- Born: Robert Frank Lusch January 21, 1949 Grosse Point, Michigan, US
- Died: February 23, 2017 (age 68) Tucson, Arizona, US
- Resting place: Holy Hope Cemetery, Tucson, AZ
- Education: Ph.D. from University of Wisconsin-Madison, M.B.A. University of Arizona, B.B.A. University of Arizona
- Occupation: Professor
- Years active: 1975 to 2017
- Employer: University of Arizona
- Title: Lisle and Roslyn Payne, Professor of Marketing
- Website: Faculty biodata

= Robert Lusch =

American academic (1949–2017)

Dr. Robert Frank Lusch (January 21, 1949 - February 23, 2017) was an American business professor and Professor of Marketing at the University of Arizona business school.

==Early life and education==
Lusch was born in Grosse Point, Michigan, in 1949. As an adolescent Lusch moved with his mother, father, and two sisters to Tucson, Arizona.
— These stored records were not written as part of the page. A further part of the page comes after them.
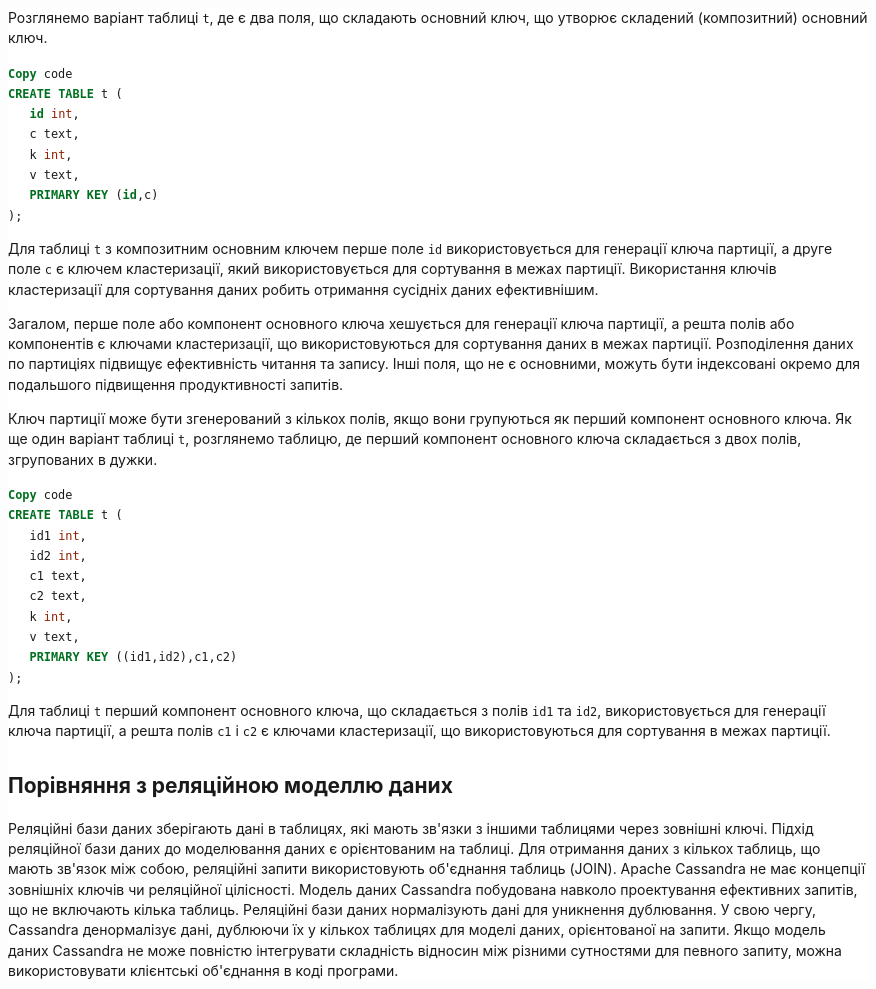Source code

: Розглянемо варіант таблиці `t`, де є два поля, що складають основний ключ, що утворює складений (композитний) основний ключ.

```sql
Copy code
CREATE TABLE t (
   id int,
   c text,
   k int,
   v text,
   PRIMARY KEY (id,c)
);
```

Для таблиці `t` з композитним основним ключем перше поле `id` використовується для генерації ключа партиції, а друге поле `c` є ключем кластеризації, який використовується для сортування в межах партиції. Використання ключів кластеризації для сортування даних робить отримання сусідніх даних ефективнішим.

Загалом, перше поле або компонент основного ключа хешується для генерації ключа партиції, а решта полів або компонентів є ключами кластеризації, що використовуються для сортування даних в межах партиції. Розподілення даних по партиціях підвищує ефективність читання та запису. Інші поля, що не є основними, можуть бути індексовані окремо для подальшого підвищення продуктивності запитів.

Ключ партиції може бути згенерований з кількох полів, якщо вони групуються як перший компонент основного ключа. Як ще один варіант таблиці `t`, розглянемо таблицю, де перший компонент основного ключа складається з двох полів, згрупованих в дужки.

```sql
Copy code
CREATE TABLE t (
   id1 int,
   id2 int,
   c1 text,
   c2 text,
   k int,
   v text,
   PRIMARY KEY ((id1,id2),c1,c2)
);
```

Для таблиці `t` перший компонент основного ключа, що складається з полів `id1` та `id2`, використовується для генерації ключа партиції, а решта полів `c1` і `c2` є ключами кластеризації, що використовуються для сортування в межах партиції.

## Порівняння з реляційною моделлю даних
Реляційні бази даних зберігають дані в таблицях, які мають зв'язки з іншими таблицями через зовнішні ключі. Підхід реляційної бази даних до моделювання даних є орієнтованим на таблиці. Для отримання даних з кількох таблиць, що мають зв'язок між собою, реляційні запити використовують об'єднання таблиць (JOIN). Apache Cassandra не має концепції зовнішніх ключів чи реляційної цілісності. Модель даних Cassandra побудована навколо проектування ефективних запитів, що не включають кілька таблиць. Реляційні бази даних нормалізують дані для уникнення дублювання. У свою чергу, Cassandra денормалізує дані, дублюючи їх у кількох таблицях для моделі даних, орієнтованої на запити. Якщо модель даних Cassandra не може повністю інтегрувати складність відносин між різними сутностями для певного запиту, можна використовувати клієнтські об'єднання в коді програми.
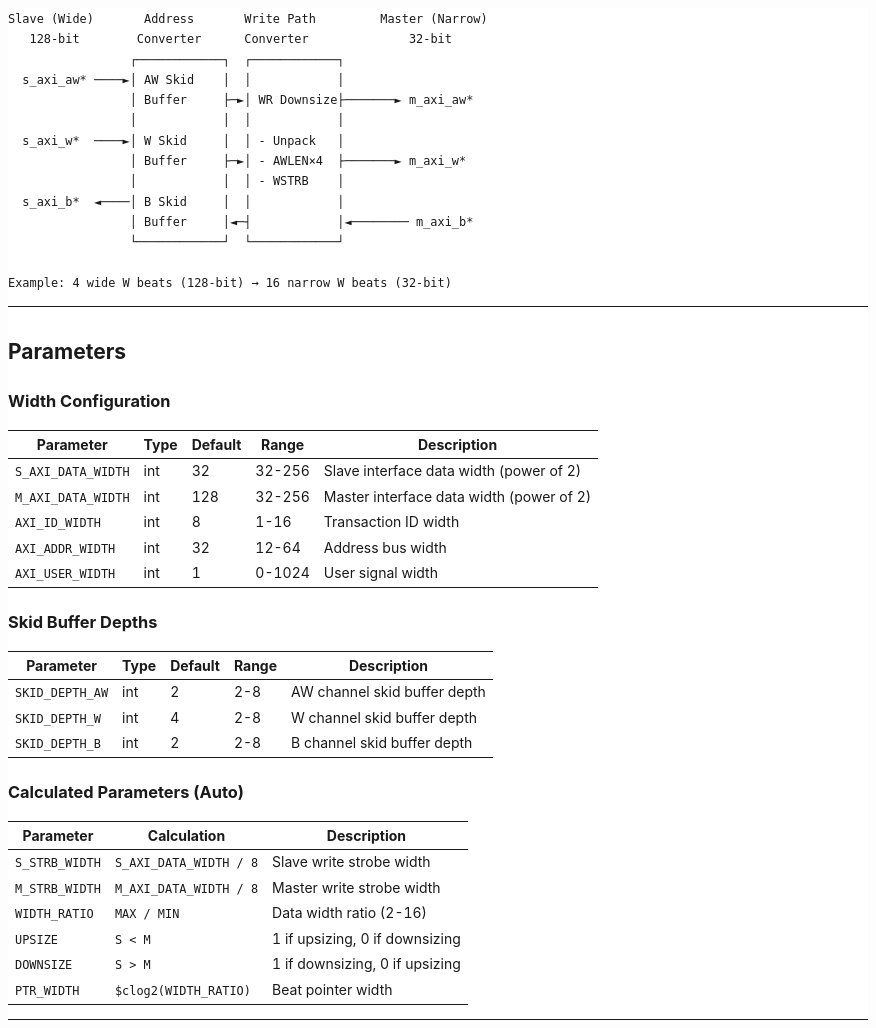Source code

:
 ```
Slave (Wide)       Address       Write Path         Master (Narrow)
   128-bit        Converter      Converter              32-bit
                 ┌────────────┐  ┌────────────┐
  s_axi_aw* ────►│ AW Skid    │  │            │
                 │ Buffer     ├─►│ WR Downsize├───────► m_axi_aw*
                 │            │  │            │
  s_axi_w*  ────►│ W Skid     │  │ - Unpack   │
                 │ Buffer     ├─►│ - AWLEN×4  ├───────► m_axi_w*
                 │            │  │ - WSTRB    │
  s_axi_b*  ◄────│ B Skid     │  │            │
                 │ Buffer     │◄─┤            │◄──────── m_axi_b*
                 └────────────┘  └────────────┘

Example: 4 wide W beats (128-bit) → 16 narrow W beats (32-bit)
```

---

## Parameters

### Width Configuration

| Parameter | Type | Default | Range | Description |
|-----------|------|---------|-------|-------------|
| `S_AXI_DATA_WIDTH` | int | 32 | 32-256 | Slave interface data width (power of 2) |
| `M_AXI_DATA_WIDTH` | int | 128 | 32-256 | Master interface data width (power of 2) |
| `AXI_ID_WIDTH` | int | 8 | 1-16 | Transaction ID width |
| `AXI_ADDR_WIDTH` | int | 32 | 12-64 | Address bus width |
| `AXI_USER_WIDTH` | int | 1 | 0-1024 | User signal width |

### Skid Buffer Depths

| Parameter | Type | Default | Range | Description |
|-----------|------|---------|-------|-------------|
| `SKID_DEPTH_AW` | int | 2 | 2-8 | AW channel skid buffer depth |
| `SKID_DEPTH_W` | int | 4 | 2-8 | W channel skid buffer depth |
| `SKID_DEPTH_B` | int | 2 | 2-8 | B channel skid buffer depth |

### Calculated Parameters (Auto)

| Parameter | Calculation | Description |
|-----------|-------------|-------------|
| `S_STRB_WIDTH` | `S_AXI_DATA_WIDTH / 8` | Slave write strobe width |
| `M_STRB_WIDTH` | `M_AXI_DATA_WIDTH / 8` | Master write strobe width |
| `WIDTH_RATIO` | `MAX / MIN` | Data width ratio (2-16) |
| `UPSIZE` | `S < M` | 1 if upsizing, 0 if downsizing |
| `DOWNSIZE` | `S > M` | 1 if downsizing, 0 if upsizing |
| `PTR_WIDTH` | `$clog2(WIDTH_RATIO)` | Beat pointer width |

---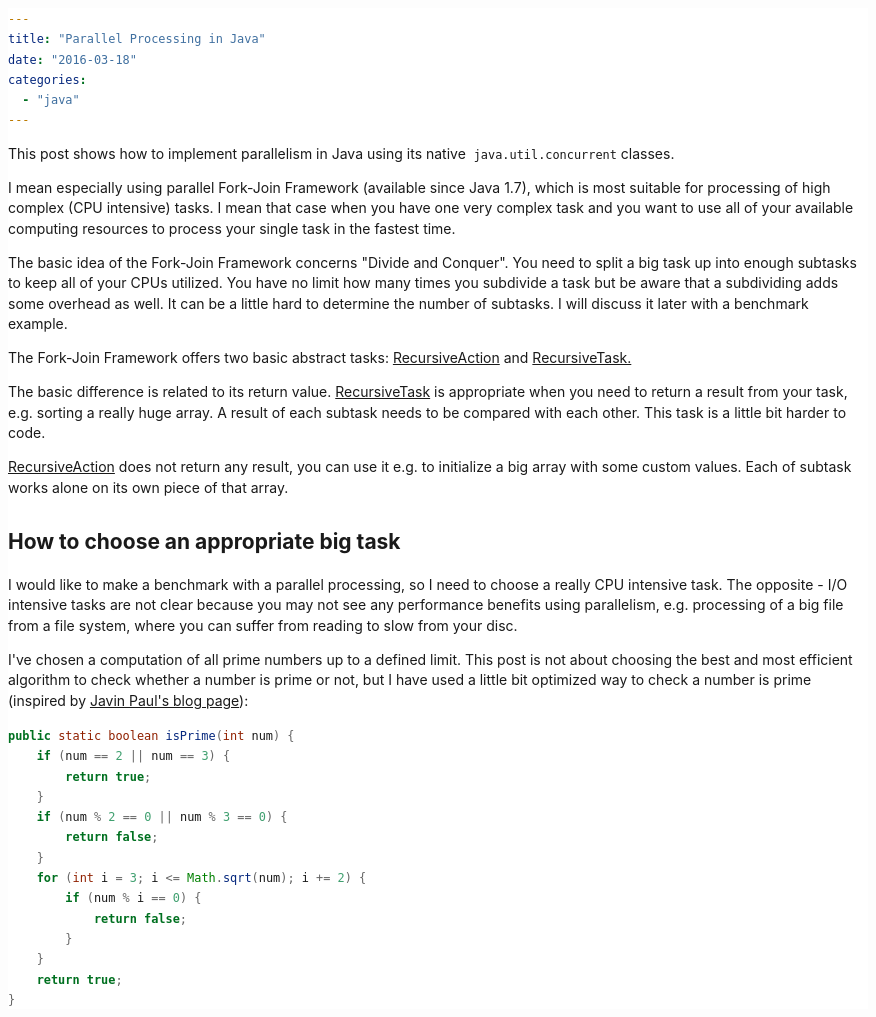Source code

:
 ```yaml
---
title: "Parallel Processing in Java"
date: "2016-03-18"
categories: 
  - "java"
---
```


This post shows how to implement parallelism in Java using its native  `java.util.concurrent` classes.

I mean especially using parallel Fork-Join Framework (available since Java 1.7), which is most suitable for processing of high complex (CPU intensive) tasks. I mean that case when you have one very complex task and you want to use all of your available computing resources to process your single task in the fastest time.

The basic idea of the Fork-Join Framework concerns "Divide and Conquer". You need to split a big task up into enough subtasks to keep all of your CPUs utilized. You have no limit how many times you subdivide a task but be aware that a subdividing adds some overhead as well. It can be a little hard to determine the number of subtasks. I will discuss it later with a benchmark example.

The Fork-Join Framework offers two basic abstract tasks: [RecursiveAction](https://docs.oracle.com/javase/7/docs/api/java/util/concurrent/RecursiveAction.html) and [RecursiveTask.](https://docs.oracle.com/javase/7/docs/api/java/util/concurrent/RecursiveTask.html)

The basic difference is related to its return value. [RecursiveTask](https://docs.oracle.com/javase/7/docs/api/java/util/concurrent/RecursiveTask.html) is appropriate when you need to return a result from your task, e.g. sorting a really huge array. A result of each subtask needs to be compared with each other. This task is a little bit harder to code.

[RecursiveAction](https://docs.oracle.com/javase/7/docs/api/java/util/concurrent/RecursiveAction.html) does not return any result, you can use it e.g. to initialize a big array with some custom values. Each of subtask works alone on its own piece of that array.

## How to choose an appropriate big task

I would like to make a benchmark with a parallel processing, so I need to choose a really CPU intensive task. The opposite - I/O intensive tasks are not clear because you may not see any performance benefits using parallelism, e.g. processing of a big file from a file system, where you can suffer from reading to slow from your disc.

I've chosen a computation of all prime numbers up to a defined limit. This post is not about choosing the best and most efficient algorithm to check whether a number is prime or not, but I have used a little bit optimized way to check a number is prime (inspired by [Javin Paul's blog page](http://java67.blogspot.cz/2014/01/how-to-check-if-given-number-is-prime.html)):

```java
public static boolean isPrime(int num) {
    if (num == 2 || num == 3) {
        return true;
    }
    if (num % 2 == 0 || num % 3 == 0) {
        return false;
    }
    for (int i = 3; i <= Math.sqrt(num); i += 2) {
        if (num % i == 0) {
            return false;
        }
    }
    return true;
}
```
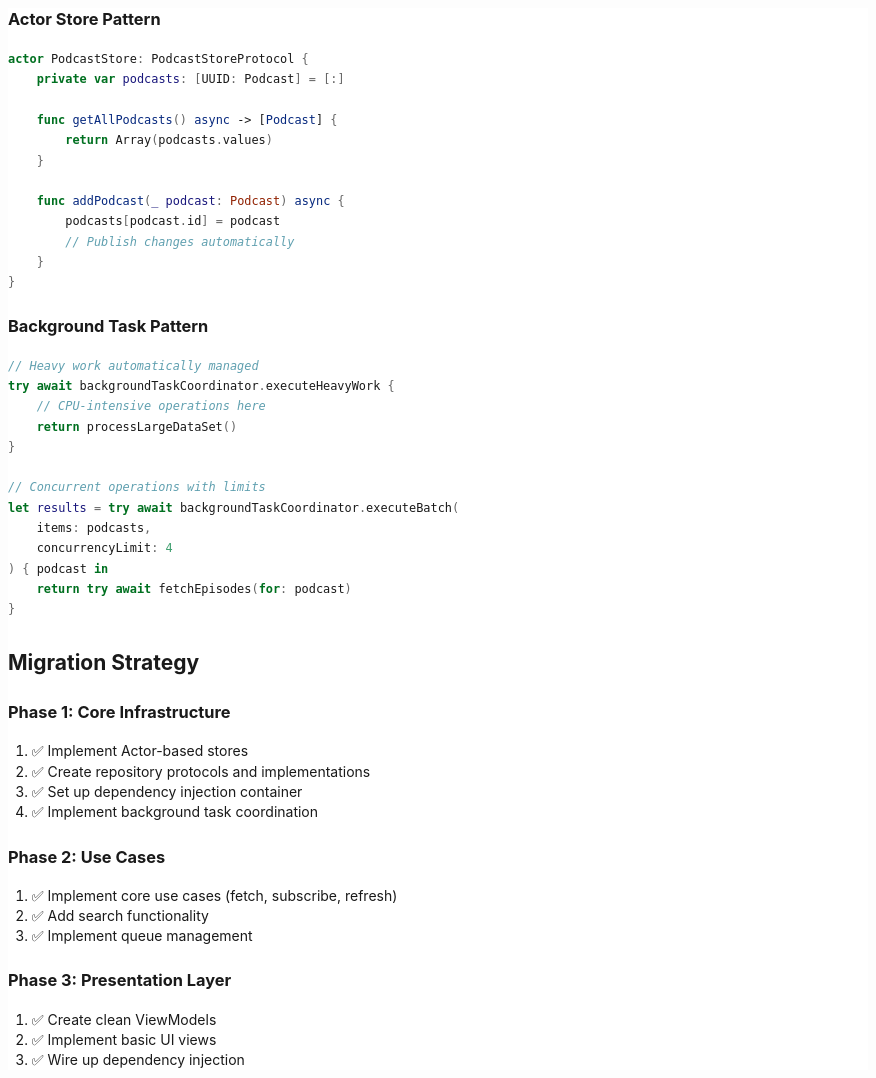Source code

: ### Actor Store Pattern
```swift
actor PodcastStore: PodcastStoreProtocol {
    private var podcasts: [UUID: Podcast] = [:]
    
    func getAllPodcasts() async -> [Podcast] {
        return Array(podcasts.values)
    }
    
    func addPodcast(_ podcast: Podcast) async {
        podcasts[podcast.id] = podcast
        // Publish changes automatically
    }
}
```

### Background Task Pattern
```swift
// Heavy work automatically managed
try await backgroundTaskCoordinator.executeHeavyWork {
    // CPU-intensive operations here
    return processLargeDataSet()
}

// Concurrent operations with limits
let results = try await backgroundTaskCoordinator.executeBatch(
    items: podcasts,
    concurrencyLimit: 4
) { podcast in
    return try await fetchEpisodes(for: podcast)
}
```

## Migration Strategy

### Phase 1: Core Infrastructure
1. ✅ Implement Actor-based stores
2. ✅ Create repository protocols and implementations
3. ✅ Set up dependency injection container
4. ✅ Implement background task coordination

### Phase 2: Use Cases
1. ✅ Implement core use cases (fetch, subscribe, refresh)
2. ✅ Add search functionality
3. ✅ Implement queue management

### Phase 3: Presentation Layer
1. ✅ Create clean ViewModels
2. ✅ Implement basic UI views
3. ✅ Wire up dependency injection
Lusch often claimed he "grew up in Arizona"; he graduated from Tucson High School and attended the University of Arizona where he received a bachelor's degree and an MBA. In 1975 he received his Ph.D. in Business Administration from the University of Wisconsin-Madison.

==Career==
Robert Lusch graduated with his PhD from the University of Wisconsin-Madison in 1975 and started his academic career at the University of Oklahoma. After working at the University of Oklahoma for 26 years, including 5 years as the Dean of its business school (1987 to 1992), Lusch became the Dean of the M.J. Neeley School of Business at Texas Christian University in 2000. By that time, Lusch had written 14 books and published 150 articles in a variety of professional journals. Lusch's research has been published in the Journal of Marketing, Journal of Consumer Research, Journal of Marketing Research, Marketing Science, Journal of Retailing, Accounting, Organizations and Society, Sloan Management Review, Organizational Dynamics, IEEE Intelligent Systems, Journal of Operations Management, IBM Systems Journal, and Behavioral Science.

In 2004, Lusch became the head of the "marketing department at the University of Arizona's business school." Lusch served as the Executive Director of the McGuire Center for Entrepreneurship at the University of Arizona and holds the James and Pamela Muzzy Chair in Entrepreneurship. Professor Lusch has served as Vice President of Education, Vice President of Finance, Vice President of Publications, Chairperson of the American Marketing Association, and trustee of the American Marketing Association Foundation. He has advised and consulted with Adolph Coors, Arvest Bank, Cotter & Company, Household Finance, Ford Motor Company, Fleming Companies, National Association of Wholesalers, National Retail Hardware Association, Retail Floor Covering Institute, TG&Y, True Value, and Winn's Stores.

==Recognition==
The National Retail Hardware Association awarded him the Hardware Industry Service Award (1976). The National Association of Accountants awarded him the Lybrand's Bronze Medal for contributions to accounting literature (1979). The Academy of Marketing Science awarded him in 1997 its Distinguished Marketing Educator Award, and the American Marketing Association has twice (1997 and 2005) presented him the Harold Maynard Award for contributions to marketing theory, and he is also the recipient of the AMA Louis Stern Award for contributions to the Marketing Channels' literature (2002). The Marketing Management Association has honored him with the Creative Career Contributions in Marketing award (2006). In 2009 the AMA awarded him its IOSIG Lifetime Achievement Award, and in 2010 he was the recipient of the AMA/Sheth Foundation Award for long-standing contributions to marketing literature. In February 2013 Lusch was presented the AMA/Irwin/McGraw-Hill Distinguished Marketing Educator Award.

==Personal life==
Lusch was married to Virginia Lusch and had two biological children, Mark Lusch and Stephen Lusch. He also adopted Virginia’s daughter, Heather. Lusch died from bladder cancer.